What to do ::
1. Reproduce the listing verbatim, starting with the line containing "BE1002.244.184" and going on through its final line, and omit the pictures.
2. Write the next part of the text about the Kensington Terrace development, picking up after its last sentence.

Excerpt provided ::
^^^^

= Kensington Terrace =

Proposed development in San Diego, California

Kensington Terrace was a proposed 56000 sqft mixed-use development project in the Kensington neighborhood of San Diego, California. The project was controversial. The controversy stemmed partly because of its size compared to the existing neighborhood buildings, and also due to neighborhood concerns regarding the impact on traffic and parking, and the demolition of two historically authentic single-family houses.

Due primarily to the downturn in the economy in 2008, the Kensington Terrace project was never built. Instead, beginning in 2014, a new project, named Kensington Commons, was constructed in its place. Kensington Commons has a reduced footprint at 32,000 SF, is three stories high, and has 34 apartments over 10,000 SF of commercial space.

==Project plans==
Kensington Terrace was a proposed mixed-use development project that would total 52000 sqft of commercial, retail, and residential space. The proposed project site is in the Kensington neighborhood of San Diego, California. It would be on the north side of Adams Avenue, east of State Route 15, and the proposed building would occupy the entirety of the block between Marlborough Drive and Edgeware Road. The main building, covering most of the block, would be the first three-story building on that section of Adams Ave. The ground floor would have 16000 sqft of retail space, the second floor would have 16000 sqft of office space, and the third floor would be six residential condominia offered for sale. Abutting that building and occupying the remainder of the lot would be a set of three-story row houses.

==History==
Despite approval by the Ken-Tal planning group, the San Diego Planning commission, and the San Diego City Council, the project's opponents state that the three-story, one-block project is too large to fit into the small-neighborhood feel of Kensington where most of the other commercial buildings are only one and two-story. They believe that the traffic study has numerous factual flaws that are under-reporting the impact the project would have upon streets that already are at or below a failing level of service under San Diego's traffic criteria. They are also concerned about the planned demolition of a home that currently sits on the site. The developers, including Sunroad principal Richard Vann and architect Allard Jansen of Allard Jansen Architects in the community of Kensington in San Diego, requested and were granted a height variance that allows them to build eight feet higher than allowed in the CN-1-3 zone. Residents fear that this will set a precedent for future development patterns. They filed an appeal with the San Diego City Council to require the city to perform a full Environmental Impact Report as required by the California Environmental Quality Act (CEQA). The city council went against the advice of the city attorney's office and approved the project with a 5–2 vote. One Councilmember who voted to grant the appeal, Donna Frye, said in explaining her vote, "This is the height buster project." Residents pledged to file suit under CEQA to force the full EIR to be completed.

^^^^

Supplied information ::
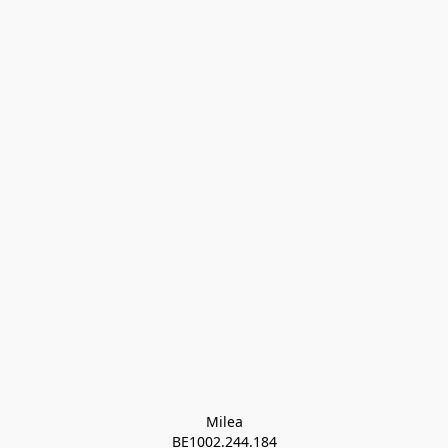
Milea

BE1002.244.184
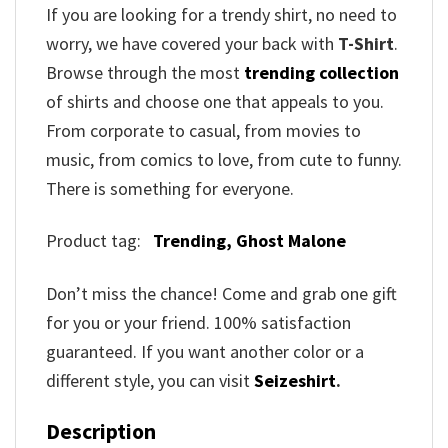
If you are looking for a trendy shirt, no need to
worry, we have covered your back with
T-Shirt
.
Browse through the most
trending collection
of shirts and choose one that appeals to you.
From corporate to casual, from movies to
music, from comics to love, from cute to funny.
There is something for everyone.
Product tag:
Trending,
Ghost Malone
Don’t miss the chance! Come and grab one gift
for you or your friend. 100% satisfaction
guaranteed. If you want another color or a
different style, you can visit
Seizeshirt
.
Description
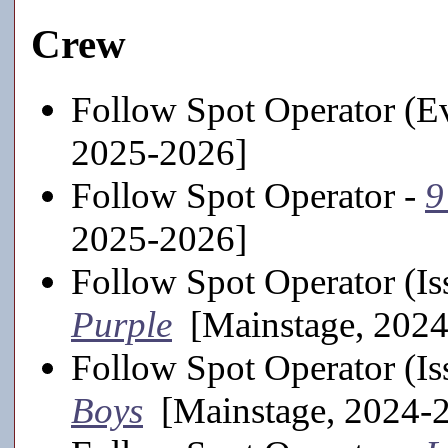
Crew
Follow Spot Operator (Ev
2025-2026]
Follow Spot Operator -
9
2025-2026]
Follow Spot Operator (Is
Purple
[Mainstage, 2024
Follow Spot Operator (Is
Boys
[Mainstage, 2024-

^^^^

Solved problems ::
1.
BE1002.244.184
If you are looking for a trendy shirt, no need to
worry, we have covered your back with
T-Shirt
.
Browse through the most
trending collection
of shirts and choose one that appeals to you.
From corporate to casual, from movies to
music, from comics to love, from cute to funny.
There is something for everyone.
Product tag:
Trending,
Ghost Malone
Don’t miss the chance! Come and grab one gift
for you or your friend. 100% satisfaction
guaranteed. If you want another color or a
different style, you can visit
Seizeshirt
.
Description
Crew
Follow Spot Operator (Ev
2025-2026]
Follow Spot Operator -
9
2025-2026]
Follow Spot Operator (Is
Purple
[Mainstage, 2024
Follow Spot Operator (Is
Boys
[Mainstage, 2024-

2.
The Roy and Dora Bennett house proposed for demolition is a 1923 Colonial Revival. This house was identified during the 1996 Mid-City historical resources inventory as a contributing resource to a potential Kensington Historical District. It is located in the original 1910 Kensington Park subdivision, one of San Diego's oldest 'streetcar suburbs'. The house is adjacent to the old trolley line and is a fine example of a small home from the early years of the Better Homes in America Movement, which was spearheaded by Herbert Hoover when he was Secretary of Commerce under President Warren Harding. Under the California Environmental Quality Act, an Environmental Impact Report (EIR) must be prepared when an historically significant resource is proposed for demolition.

The "Heart of Kensington", a neighborhood non-profit organization, filed a lawsuit against the project on March 5, 2008. According to papers filed with the Superior Court, the group seeks judgment on several points, including:
1. That this Court find that by making the final approvals Defendant has not proceeded in a manner required by law, has not adopted requisite findings, and/or the substantial evidence does not support its decisions;
2. That this Court issue a peremptory writ of mandamus declaring that one or more of the decision(s) rendered by Defendant on or about February 5, 2008, and any additional resolution(s) of Defendant relating to, or dependent upon the same, are null and void and of no force and/or legal effect
3. That this Court order Defendant to vacate and set aside each of the decisions made on or about February 5, 2008, and each of the resolutions, administrative approvals, permits, and any other decisions of Defendant with respect thereto;
4. That there be issued a writ of mandamus ordering Defendant to prepare an EIR within a reasonable date from the issuance of said writ of mandate, in the event the Real Parties or other successor owner/develop wish to pursue the Project.
5. That until such time as Plaintiff above's claims can be adjudicated by this Court, Defendant and Real Parties be enjoined, restrained and/or Defendant's February 5, 2008 decisions be stayed from taking effect to preserve the status quo, existing structures and environmental qualities so as to prevent frustration of Plaintiff's and the public's rightful claims and right to judicial review...
The San Diego city attorney's office, who has advised the city council that state law requires a full EIR for the project, has not commented on the pending litigation.

In April 2008 the parties agreed to a compromise that would allow a smaller version of the project to proceed. As part of the settlement, the development consortium agreed to measures to reduce the physical size and traffic impacts for the project. They also agreed to set aside a minimum of 33% of the retail space of the building for non-national chain tenants. In May 2008, demolition of the old structures at the site was completed. New development began in early 2014 and the project is expected to be occupied by the end of 2014.